Che cosa fa la Chiesa di fronte a questa situazione?
La Chiesa cattolica del Congo, attraverso la Commissione “Giustizia e Pace”, guidata dal cappuccino Mons. Fridolin Ambongo, Vescovo della diocesi di Bokungu-Ikela, non risparmia sforzi per riportare la pace nella regione del Kivu. Ne sono testimonianza le numerose iniziative di “perorazione” presso le rappresentanze diplomatiche delle potenze occidentali, come i numerosi viaggi per la sensibilizzazione dell’opinione internazionale.

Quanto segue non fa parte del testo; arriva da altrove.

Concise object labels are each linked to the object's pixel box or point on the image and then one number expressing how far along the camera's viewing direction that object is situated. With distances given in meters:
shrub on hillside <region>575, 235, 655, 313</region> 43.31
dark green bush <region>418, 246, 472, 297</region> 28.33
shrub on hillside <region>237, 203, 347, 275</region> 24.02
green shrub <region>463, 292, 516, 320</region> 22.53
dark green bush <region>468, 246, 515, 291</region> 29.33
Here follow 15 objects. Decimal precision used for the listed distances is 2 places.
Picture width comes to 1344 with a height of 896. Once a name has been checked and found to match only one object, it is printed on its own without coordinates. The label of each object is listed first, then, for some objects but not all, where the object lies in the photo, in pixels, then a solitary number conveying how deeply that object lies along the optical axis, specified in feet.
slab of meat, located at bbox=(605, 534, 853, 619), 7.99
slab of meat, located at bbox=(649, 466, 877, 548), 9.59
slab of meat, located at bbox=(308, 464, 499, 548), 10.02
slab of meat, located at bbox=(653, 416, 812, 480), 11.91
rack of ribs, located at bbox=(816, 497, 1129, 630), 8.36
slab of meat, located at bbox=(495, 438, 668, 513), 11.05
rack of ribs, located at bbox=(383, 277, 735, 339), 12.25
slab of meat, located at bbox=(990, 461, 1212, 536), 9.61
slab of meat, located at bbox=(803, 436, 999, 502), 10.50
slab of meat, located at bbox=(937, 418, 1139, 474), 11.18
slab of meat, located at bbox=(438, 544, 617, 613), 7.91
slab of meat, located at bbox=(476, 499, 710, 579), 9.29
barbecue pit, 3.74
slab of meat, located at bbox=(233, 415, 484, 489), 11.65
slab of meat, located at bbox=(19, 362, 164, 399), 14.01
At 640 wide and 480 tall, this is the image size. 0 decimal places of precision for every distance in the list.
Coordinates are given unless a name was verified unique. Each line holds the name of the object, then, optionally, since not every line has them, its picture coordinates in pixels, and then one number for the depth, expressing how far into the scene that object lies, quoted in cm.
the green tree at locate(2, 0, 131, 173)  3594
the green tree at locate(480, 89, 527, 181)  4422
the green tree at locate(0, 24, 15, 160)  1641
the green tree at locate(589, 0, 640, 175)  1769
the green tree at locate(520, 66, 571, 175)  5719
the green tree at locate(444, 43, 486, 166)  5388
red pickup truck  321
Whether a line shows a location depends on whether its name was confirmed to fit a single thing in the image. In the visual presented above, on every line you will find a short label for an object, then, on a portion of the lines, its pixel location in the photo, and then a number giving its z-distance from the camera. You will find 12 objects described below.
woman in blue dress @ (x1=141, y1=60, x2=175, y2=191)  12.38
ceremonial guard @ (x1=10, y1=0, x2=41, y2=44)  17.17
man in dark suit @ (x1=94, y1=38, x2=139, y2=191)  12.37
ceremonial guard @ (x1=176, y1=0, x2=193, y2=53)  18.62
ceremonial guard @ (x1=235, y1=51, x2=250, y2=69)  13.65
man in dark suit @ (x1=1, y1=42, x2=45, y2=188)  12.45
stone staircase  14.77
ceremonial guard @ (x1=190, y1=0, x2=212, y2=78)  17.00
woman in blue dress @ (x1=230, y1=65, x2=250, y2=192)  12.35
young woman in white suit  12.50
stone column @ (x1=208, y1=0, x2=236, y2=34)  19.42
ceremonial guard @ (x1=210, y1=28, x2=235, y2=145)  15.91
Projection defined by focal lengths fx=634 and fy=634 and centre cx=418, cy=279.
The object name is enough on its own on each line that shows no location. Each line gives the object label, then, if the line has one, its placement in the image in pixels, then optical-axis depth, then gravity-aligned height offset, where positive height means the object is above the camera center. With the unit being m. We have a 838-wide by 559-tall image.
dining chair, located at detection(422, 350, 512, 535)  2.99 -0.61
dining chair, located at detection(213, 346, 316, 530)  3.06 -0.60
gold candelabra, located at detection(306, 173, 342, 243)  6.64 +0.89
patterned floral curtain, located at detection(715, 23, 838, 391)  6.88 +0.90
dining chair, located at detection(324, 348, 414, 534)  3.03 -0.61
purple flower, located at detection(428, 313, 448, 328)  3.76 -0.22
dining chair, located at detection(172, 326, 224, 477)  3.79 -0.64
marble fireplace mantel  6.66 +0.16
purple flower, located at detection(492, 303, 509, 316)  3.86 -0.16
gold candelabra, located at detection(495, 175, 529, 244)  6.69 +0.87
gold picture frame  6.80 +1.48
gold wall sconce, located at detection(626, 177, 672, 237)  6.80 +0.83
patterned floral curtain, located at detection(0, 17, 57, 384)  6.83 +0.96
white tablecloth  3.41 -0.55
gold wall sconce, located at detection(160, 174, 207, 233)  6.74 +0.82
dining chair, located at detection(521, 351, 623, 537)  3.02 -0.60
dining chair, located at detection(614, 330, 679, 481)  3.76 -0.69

In loco i militari dell’M23 (“Movimento per il 23 marzo”, nato da una precedente ribellione “convertita” in movimento politico), guidati dal generale Bosco Ntaganda, continuano a conquistare territori minerari e stabilirvi un’amministrazione parallela. La Conferenza Episcopale del Congo (CENCO) vede in queste guerre ricorrenti una minaccia di balcanizzazione, ossia di smembramento della nazione. Per questo, il 1° agosto, essa ha organizzato in ogni parrocchia una marcia “di speranza” per la pace e contro la guerra nell’Est, preceduta da giornate di intense preghiere in favore della pace. Una manifestazione che ha riscosso un grande appoggio da parte del governo congolese. La decisione di organizzare questa “marcia di speranza” è stata presa dai vescovi al termine della 49ª assemblea plenaria della Conferenza Episcopale Nazionale del Congo nel luglio scorso. In tale occasione in una dichiarazione pubblica i vescovi avevano detto “no alla balcanizzazione della R.D. del Congo”, affermando il loro attaccamento all’unità nazionale congolese e all’indivisibilità del Paese nelle frontiere scaturite dalla colonizzazione e riconosciute dalla Comunità internazionale il 30 giugno 1960.
E noi?
È impossibile per i cristiani e gli uomini di buona volontà dormire sonni tranquilli quando il popolo congolese soffre nella sua dignità di “popolo creato ad immagine e somiglianza di Dio”. Più questo popolo soffre, più noi siamo interpellati dal nostro “amore di Dio e amore del prossimo” che comporta la ricerca della pace, la promozione della giustizia e la salvaguardia del creato. La sfida è di grandi proporzioni e necessita di una risposta urgente da parte nostra. Diamo la nostra risposta e aspettiamo che anche gli altri diano le loro. Soltanto in questa maniera potremo alleviare in nome del Vangelo, anche se di poco, la miseria di questo popolo che vive e si muove su immense ricchezze senza trarne alcun vantaggio. L’indifferenza non è cristiana!